GATHERING: Jasmine Togo-Brisby In Conversation with Pelumi Odubanjo, Ruha Fifita, and Ane Tonga
- Tickets
- Book a free ticket
- Dates and Opening times
Sat 6 Jun, 3pm - 5pm
- Participants
- Jasmine Togo-Brisby Pelumi Odubanjo Ane Tonga Ruha Fifita
Join artist Jasmine Togo-Brisby in conversation with Pelumi Odubanjo and invited guests, as they discuss Liquid Land, Togo-Brisby’s debut European solo exhibition, alongside her wider practice.
Created in response to the architectural history of Gallery of Modern Art, Liquid Land brings together new site-specific installations and sculptural works that explore histories of enslavement and domestic labour. Tracing connections across the Pacific and Australia, and in dialogue with the transatlantic slave trade, the exhibition foregrounds the global reach of colonial industries and systems of exploitation.
This conversation will expand on the exhibition’s themes, reflecting on archival absence, material transformation, and the role of contemporary art in rearticulating histories of violence and resistance.
Jasmine Togo Brisby
Jasmine Togo-Brisby is an Australian South Sea Islander artist based in Meanjin/Brisbane, Australia. In 2015, Jasmine moved to Wellington in search of a place for South Sea identity within Pasifika dialogues. She earned her BFA in 2017 and MFA in 2022 from Massey University, Wellington.
While Jasmine has since presented several solo exhibitions and participated in many significant group shows; she is particularly proud to have been a part of group exhibitions that took South Sea identity to the global stage: the 11th Asia Pacific Triennial of Contemporary Art, Queensland Art Gallery | Gallery of Modern Art, Brisbane (2024–25); the Bangkok Art Biennale, Museum Siam, Thailand (2024); the Busan Biennale, Busan Museum of Contemporary Art, South Korea (2024); sis: Pacific Art 1980–2023, Queensland Art Gallery | Gallery of Modern Art, Brisbane (2023–24); AdelaideBiennial of Australian Art: Inner Sanctum, Art Gallery of South Australia, Adelaide (2024); Wansolmoana, The Australian Museum, Sydney (2023–), and Declaration: A Pacific Feminist Agenda, Auckland Art Gallery Toi o Tāmaki (2022).
Ruha Fifita
Ruha Fifita is an interdisciplinary artist and curator based in Australia, working across the Pacific region.

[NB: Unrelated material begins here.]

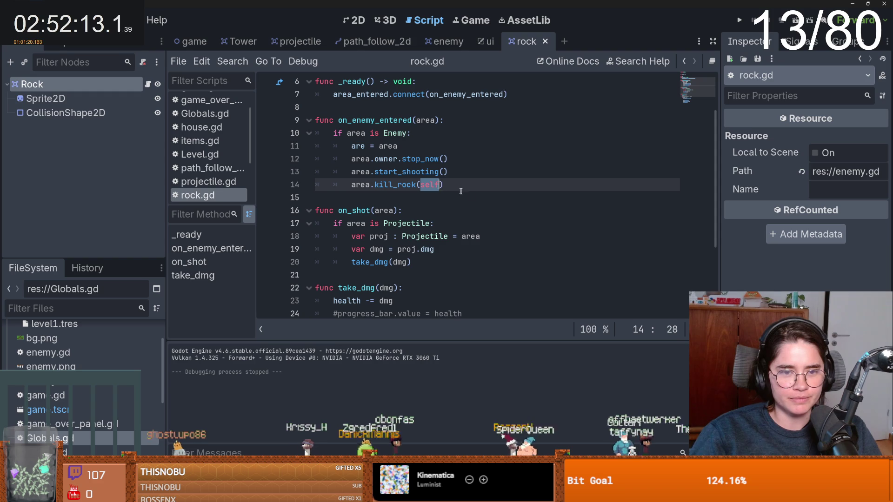
left_click(391, 185, "ctrl")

Born and raised in the Kingdom of Tonga, her practice is grounded in collaboration, community engagement, and Indigenous methods and materials. Through both her artistic and curatorial work, she develops projects that centre reciprocity, cultural continuity, and social change.
Ruha is Curatorial Assistant for Pacific Art at the Queensland Art Gallery | Gallery of Modern Art, where she has contributed to multiple iterations of the Asia Pacific Triennial of Contemporary Art. She also serves as Curator-at-Large, Pacific Art, for the Govett-Brewster Art Gallery in Taranaki, Aotearoa, and has been involved in the co-design of the expansive Lalaga Project, which explores Pacific cultural frameworks for exhibition-making, collective practice, and public programming.
Her freelance curatorial work includes projects with Murray Art Museum Albury and the National Portrait Gallery, guided by a commitment to long-term relationship-building, local storytelling, and shared authorship.
Ane Tonga
Ane Tonga is a leader in the arts sector of Aotearoa, New Zealand. Through her curatorial and governance service, she has made a significant contribution to the arts and cultural landscape of Aotearoa and the wider Pacific. Since 2020, Ane has been the inaugural Curator, Pacific Art at Auckland Art Gallery Toi o Tāmaki where she has led an ambitious Pacific-focused programme of exhibitions, public programming and collecting.
An artist, scholar and curator, Ane specialises in gender and the politics of representation, Indigenous photographic histories and feminisms. She holds a Masters in Art History (First Class Honours), a Post-Graduate Diploma in Museums and Cultural Heritage (with distinction) from the University of Auckland , and a Bachelor of Fine Arts (with honours) from the Elam School of Fine Arts.
Ane has held leadership positions such as Lead Exhibitions Curator at Rotorua Museum Te Whare Taonga o Te Arawa and has delivered exhibition projects across Aotearoa. She is also an experience governance practitioner, having been appointed to Arts Council of New Zealand Toi Aotearoa (2021–2024) by the Honorable Minister Carmel Sepuloni, serving as Deputy Chair of the Contemporary HUM Trust Board (2019 – 2021) and Chair of Auckland Council’s Rōpū Torotoro Mahi Toi Tūmatanui I Public Art Advisory Panel (2025).
Pelumi Odubanjo
Pelumi Odubanjo is a curator, writer and PhD researcher at the University of Glasgow. Her research focuses on women’s historical and contemporary vernacular photo archives across West African geographies.